_TASK DATA_:
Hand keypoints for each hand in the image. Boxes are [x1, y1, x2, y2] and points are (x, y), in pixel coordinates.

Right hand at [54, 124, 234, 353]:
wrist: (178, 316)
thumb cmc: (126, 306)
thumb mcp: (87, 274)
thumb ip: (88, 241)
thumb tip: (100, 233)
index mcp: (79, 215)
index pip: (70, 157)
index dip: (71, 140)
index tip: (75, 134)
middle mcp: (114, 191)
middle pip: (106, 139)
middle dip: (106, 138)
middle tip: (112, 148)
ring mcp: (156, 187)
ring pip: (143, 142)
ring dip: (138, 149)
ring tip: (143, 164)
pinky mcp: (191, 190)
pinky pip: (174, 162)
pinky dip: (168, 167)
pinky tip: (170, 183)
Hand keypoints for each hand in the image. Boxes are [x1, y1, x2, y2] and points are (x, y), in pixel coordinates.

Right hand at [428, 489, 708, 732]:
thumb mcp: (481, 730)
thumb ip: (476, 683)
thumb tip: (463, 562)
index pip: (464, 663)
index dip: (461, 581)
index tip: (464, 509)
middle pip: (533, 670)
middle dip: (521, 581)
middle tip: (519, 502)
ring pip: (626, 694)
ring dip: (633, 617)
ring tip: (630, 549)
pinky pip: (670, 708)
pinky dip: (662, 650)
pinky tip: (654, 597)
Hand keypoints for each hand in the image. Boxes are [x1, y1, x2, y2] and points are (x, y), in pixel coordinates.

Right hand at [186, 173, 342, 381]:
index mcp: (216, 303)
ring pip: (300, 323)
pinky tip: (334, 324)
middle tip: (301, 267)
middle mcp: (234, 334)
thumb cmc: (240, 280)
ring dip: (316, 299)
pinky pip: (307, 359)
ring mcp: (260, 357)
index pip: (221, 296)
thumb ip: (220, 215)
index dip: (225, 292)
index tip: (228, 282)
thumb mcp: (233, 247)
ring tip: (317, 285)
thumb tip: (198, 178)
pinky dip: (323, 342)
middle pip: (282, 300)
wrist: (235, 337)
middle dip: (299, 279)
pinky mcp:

_PROBLEM DESCRIPTION_: Each line from the one containing "thumb cmc: (240, 280)" to the close of the records must appear in the output exactly, and no other line.

_COMPLETED EXERCISE_:
thumb cmc: (240, 280)
ring dip: (316, 299)
pinky pip: (307, 359)
ring mcp: (260, 357)
index pip: (221, 296)
thumb ip: (220, 215)
index dip: (225, 292)
index tip: (228, 282)
thumb mcp: (233, 247)
ring tip: (317, 285)
thumb tip: (198, 178)
pinky dip: (323, 342)
middle pip: (282, 300)
wrist: (235, 337)
middle dip: (299, 279)
pinky mcp:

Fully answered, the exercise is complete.